* _Problem details_:
The pictures are to be omitted when the entries are reproduced exactly.
Start of Dataset records
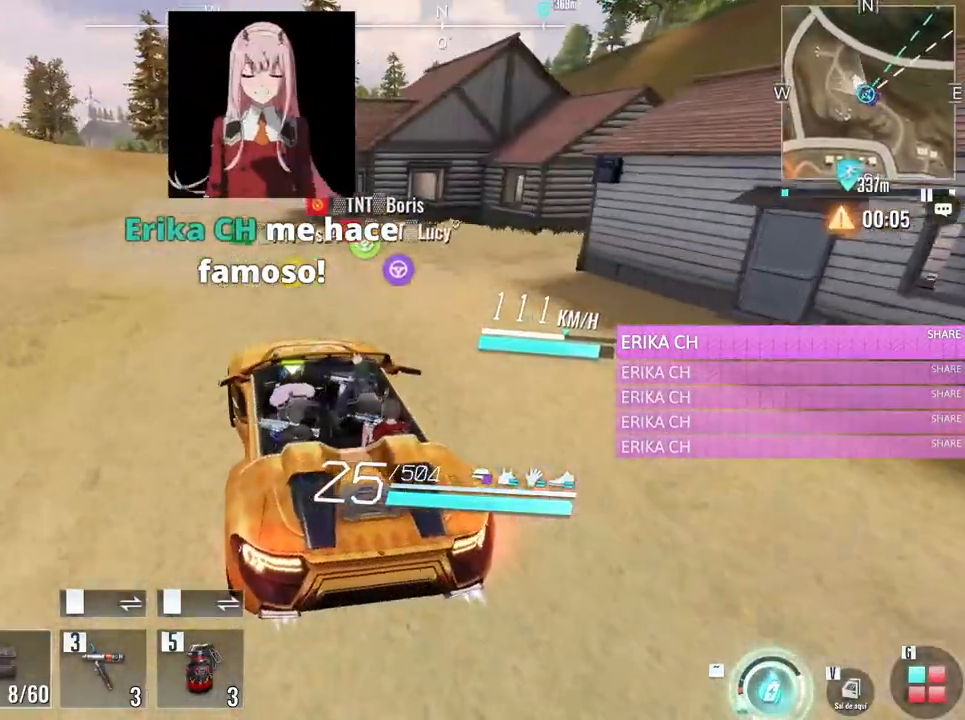
{"keys": ["d", "w"], "mouse": [], "events": [[450, "d", "down"]]}
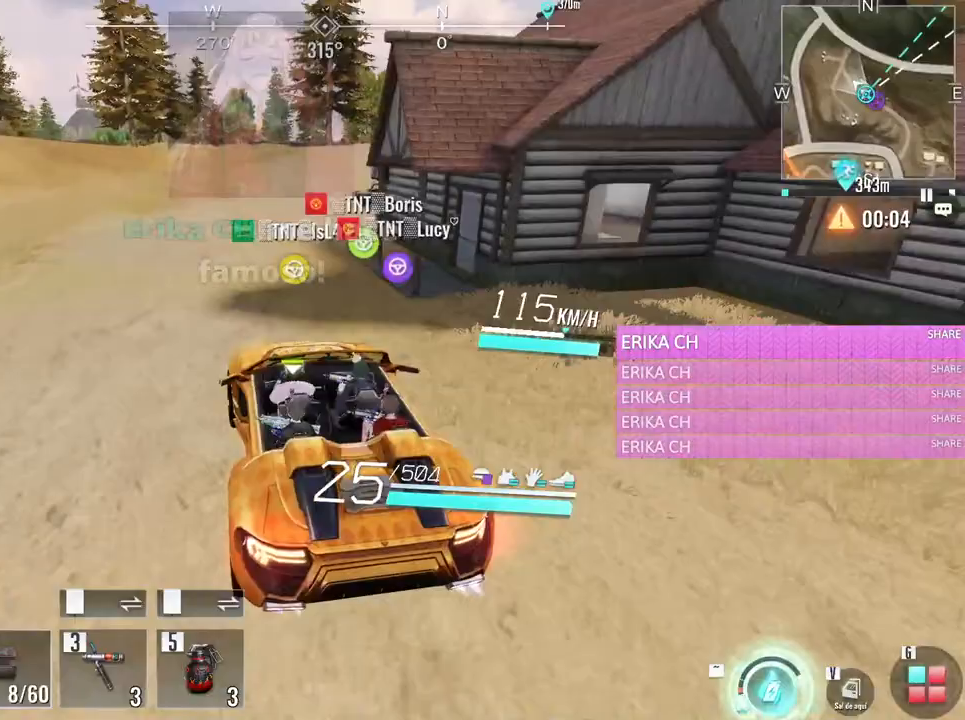
{"keys": ["w"], "mouse": [], "events": [[133, "d", "up"], [267, "d", "down"], [467, "d", "up"]]}
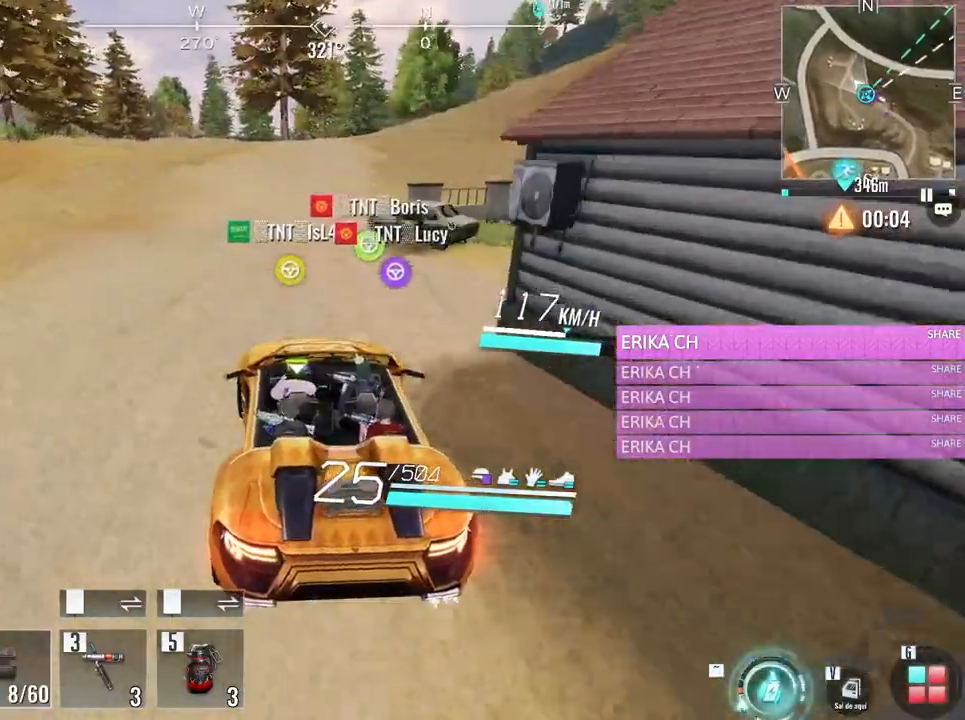
{"keys": ["d", "w"], "mouse": [], "events": [[467, "d", "down"]]}
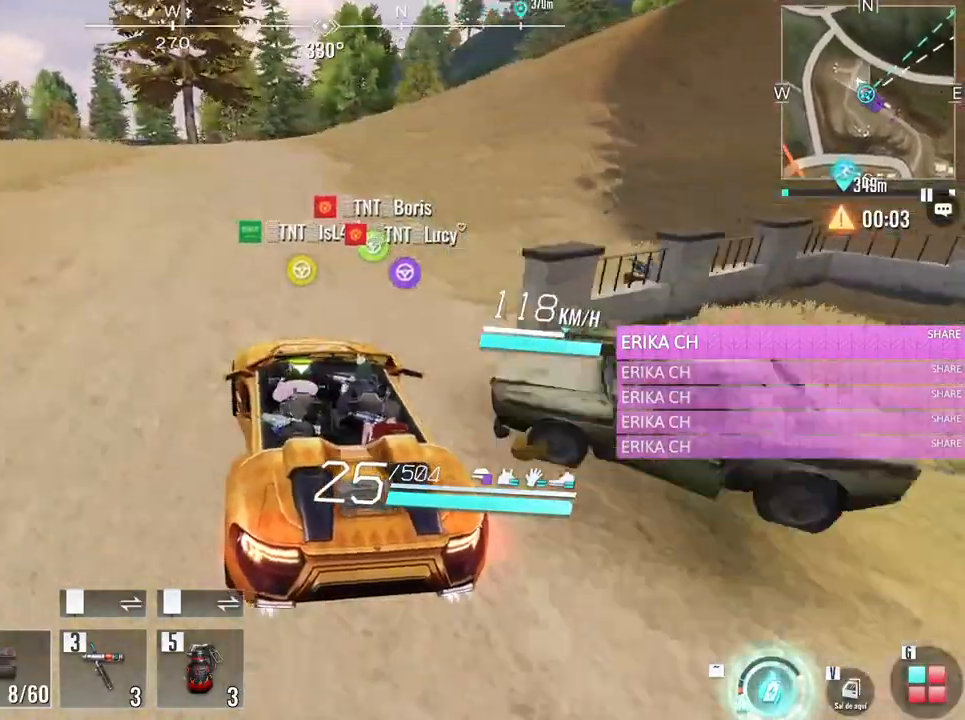
{"keys": ["s"], "mouse": [], "events": [[300, "d", "up"], [350, "w", "up"], [500, "s", "down"]]}
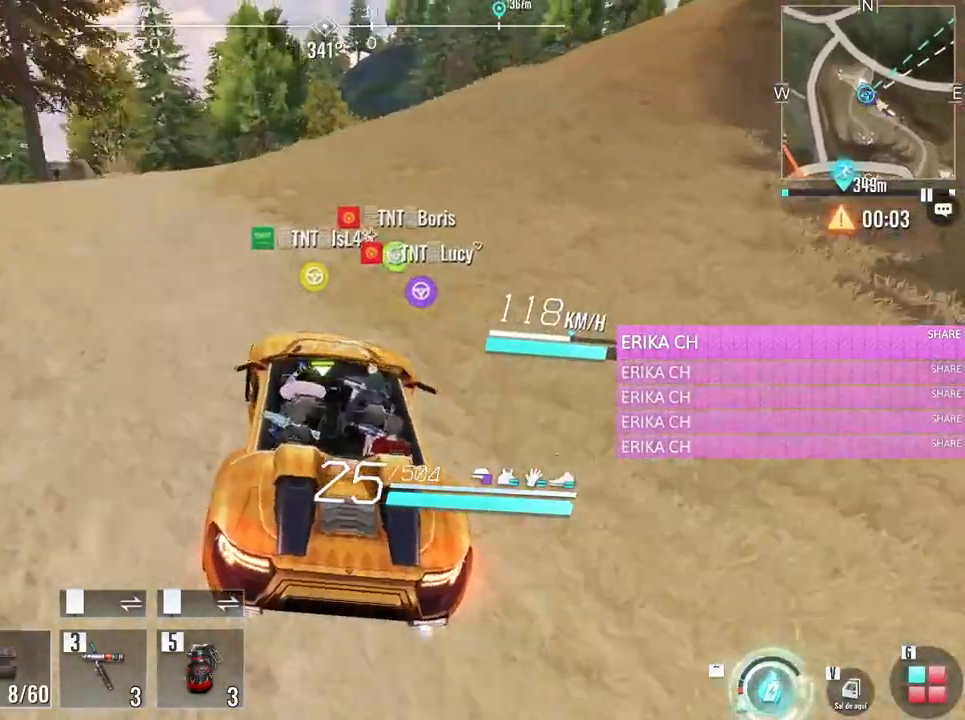
{"keys": ["w"], "mouse": [], "events": [[83, "d", "down"], [217, "s", "up"], [267, "d", "up"], [317, "w", "down"]]}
End of Dataset records
* _Answer to the problem_:
{"keys": ["d", "w"], "mouse": [], "events": [[450, "d", "down"]]}
{"keys": ["w"], "mouse": [], "events": [[133, "d", "up"], [267, "d", "down"], [467, "d", "up"]]}
{"keys": ["d", "w"], "mouse": [], "events": [[467, "d", "down"]]}
{"keys": ["s"], "mouse": [], "events": [[300, "d", "up"], [350, "w", "up"], [500, "s", "down"]]}
{"keys": ["w"], "mouse": [], "events": [[83, "d", "down"], [217, "s", "up"], [267, "d", "up"], [317, "w", "down"]]}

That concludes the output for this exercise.